Picture 15 – Hand held 1/500 sec | f/8 | 269 mm | ISO 200
Take your time
Modern cameras are so good that you really just compose your shot and fire away, and most of the time it is tack sharp and in focus. In more technically challenging situations we are used to taking our time with shots but outside in the sun I caught myself taking one picture and expecting it to be perfect. With this lens you cannot do that, you have to pay attention to all your settings and check your pictures post every shot. I found that many times my pictures were not as sharp as they could be and I would recompose them to get better ones.
Picture 16 – Tripod 1/200 sec | f/5,6 | 300 mm | ISO 200
I edit all my shots in Lightroom and I did try taking a few of them into DXO Optics Pro 10 to check if I could eke any more detail out of the pictures. I found that DXO Optics Pro 10 does work better than Lightroom when using this lens but the improvement was, in my view, so minimal that it did not justify the increase in workflow. I am still trying to decide if I can justify the price of DXO Optics because if I question the extra time I definitely cannot justify the capital outlay.

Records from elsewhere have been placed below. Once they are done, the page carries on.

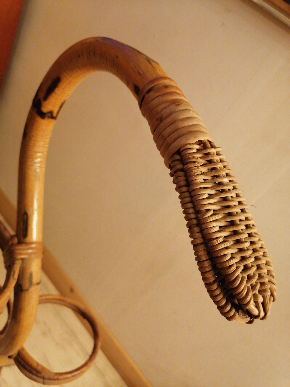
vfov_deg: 65.3
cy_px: 194
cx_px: 145
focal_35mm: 27
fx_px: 302
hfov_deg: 51.4
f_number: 1.8
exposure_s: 1/25
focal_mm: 5.3
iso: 630
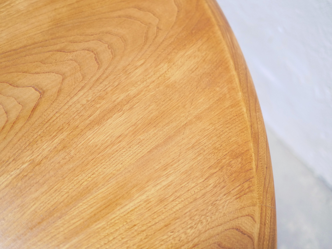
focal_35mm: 40
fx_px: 384
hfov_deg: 46.8
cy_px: 124
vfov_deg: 36.0
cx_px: 166
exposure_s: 1/60
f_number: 1.7
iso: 1600
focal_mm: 20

I am still new to the program so maybe I have not got it all figured out.
Picture 17 – Hand held 1/400 sec | f/13 | 258 mm | ISO 200 – No idea why I chose f/13 here…
Overall I love this lens, it is far from perfect but the reach and the quality that you do get is fantastic. Given unlimited funds I would go with the Olympus 300mm prime or the Panasonic Leica 100-400mm but for the more frugal amongst us the cheaper 100-300mm is a great performer. At the end of the day if you can afford a lens and the pictures you take with it make you smile then it is a great lens, and for me this lens is certainly that!
On a final note, not all these pictures are mine, my girlfriend and I share the camera so if I am driving she is shooting and vice versa. My favourite picture of the Rhino and Bee-eaters was taken by her unfortunately.